[AVAILABLE RECORDS]:

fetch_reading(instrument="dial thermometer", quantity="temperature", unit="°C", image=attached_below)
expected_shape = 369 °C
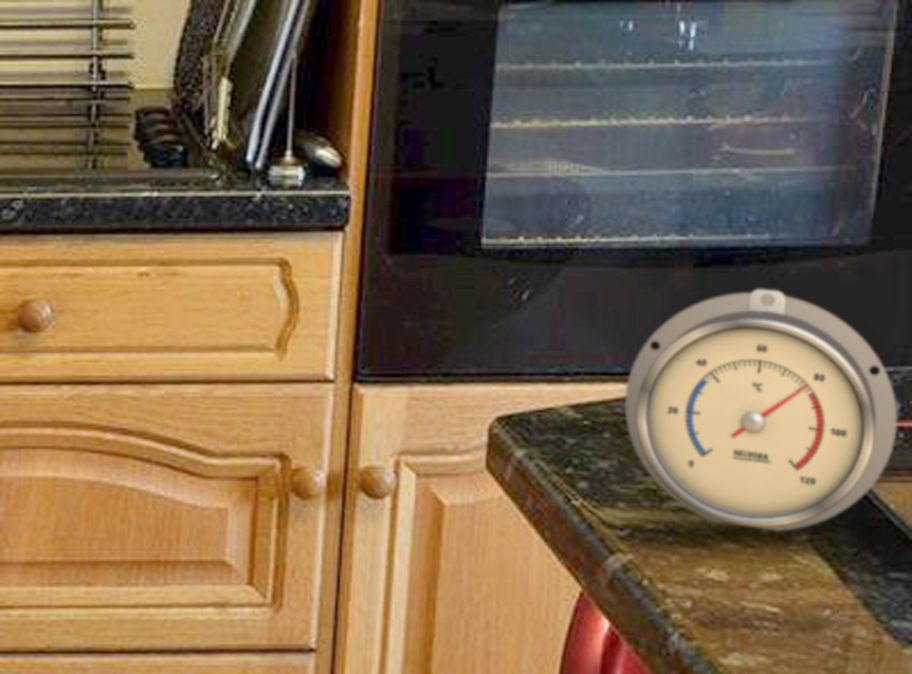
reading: 80 °C
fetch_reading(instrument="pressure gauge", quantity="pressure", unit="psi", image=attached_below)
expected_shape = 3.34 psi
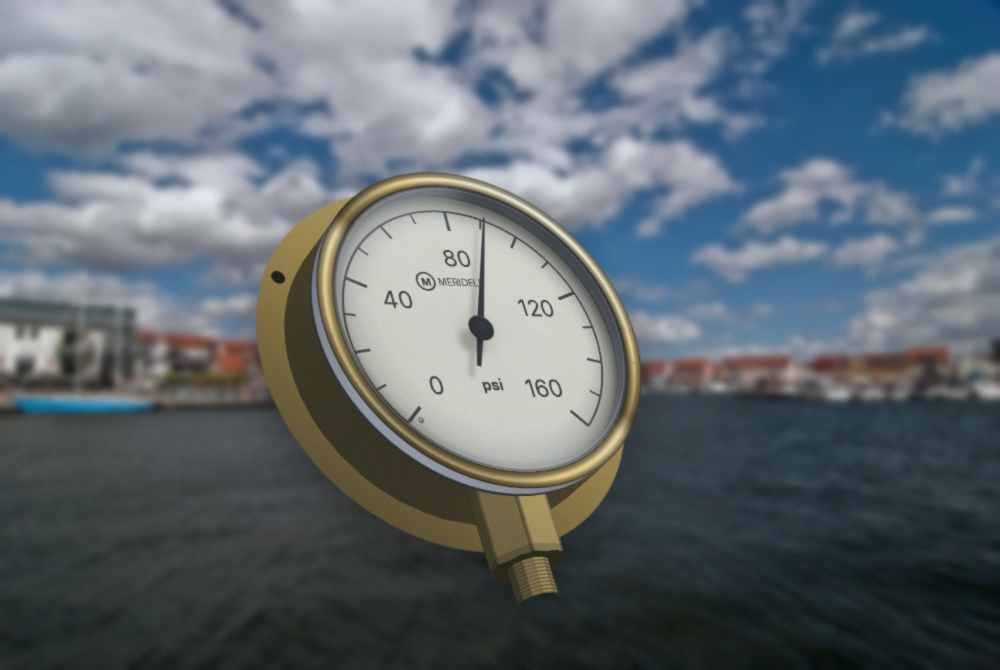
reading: 90 psi
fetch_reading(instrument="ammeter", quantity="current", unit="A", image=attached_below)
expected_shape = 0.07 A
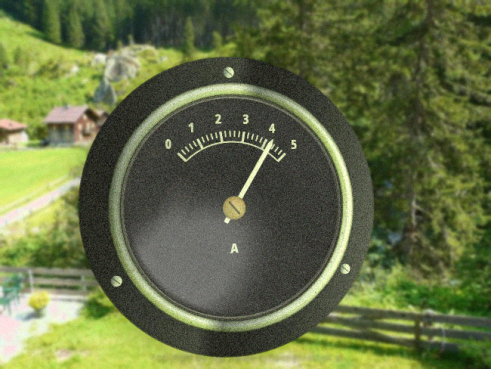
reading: 4.2 A
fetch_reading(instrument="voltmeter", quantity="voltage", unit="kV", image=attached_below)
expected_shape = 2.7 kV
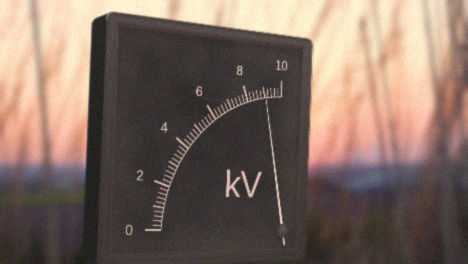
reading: 9 kV
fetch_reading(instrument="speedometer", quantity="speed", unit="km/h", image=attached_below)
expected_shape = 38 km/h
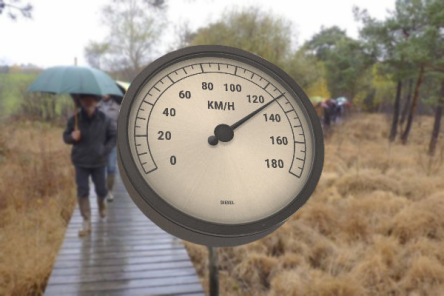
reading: 130 km/h
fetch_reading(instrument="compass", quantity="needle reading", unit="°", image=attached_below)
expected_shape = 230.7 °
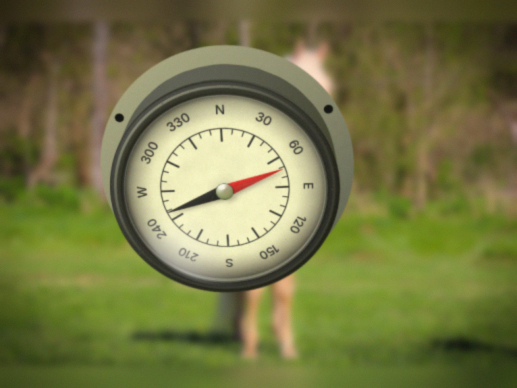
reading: 70 °
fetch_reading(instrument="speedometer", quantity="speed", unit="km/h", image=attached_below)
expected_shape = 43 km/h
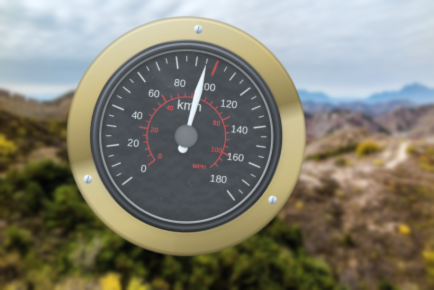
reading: 95 km/h
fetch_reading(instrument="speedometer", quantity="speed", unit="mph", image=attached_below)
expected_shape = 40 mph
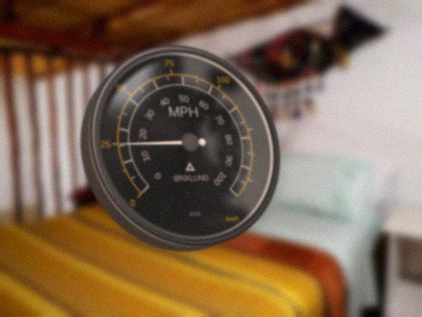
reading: 15 mph
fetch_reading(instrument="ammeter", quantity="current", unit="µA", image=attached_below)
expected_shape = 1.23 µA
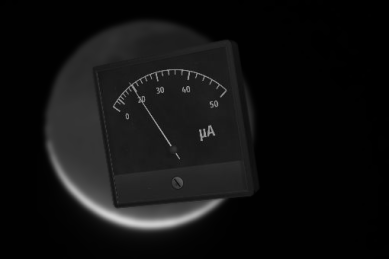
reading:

[ACTION ITEM]: Quote every item above word for word, leaving the pictures out.

[ANSWER TO THIS EXERCISE]:
fetch_reading(instrument="dial thermometer", quantity="temperature", unit="°C", image=attached_below)
expected_shape = 369 °C
reading: 80 °C
fetch_reading(instrument="pressure gauge", quantity="pressure", unit="psi", image=attached_below)
expected_shape = 3.34 psi
reading: 90 psi
fetch_reading(instrument="ammeter", quantity="current", unit="A", image=attached_below)
expected_shape = 0.07 A
reading: 4.2 A
fetch_reading(instrument="voltmeter", quantity="voltage", unit="kV", image=attached_below)
expected_shape = 2.7 kV
reading: 9 kV
fetch_reading(instrument="speedometer", quantity="speed", unit="km/h", image=attached_below)
expected_shape = 38 km/h
reading: 130 km/h
fetch_reading(instrument="compass", quantity="needle reading", unit="°", image=attached_below)
expected_shape = 230.7 °
reading: 70 °
fetch_reading(instrument="speedometer", quantity="speed", unit="km/h", image=attached_below)
expected_shape = 43 km/h
reading: 95 km/h
fetch_reading(instrument="speedometer", quantity="speed", unit="mph", image=attached_below)
expected_shape = 40 mph
reading: 15 mph
fetch_reading(instrument="ammeter", quantity="current", unit="µA", image=attached_below)
expected_shape = 1.23 µA
reading:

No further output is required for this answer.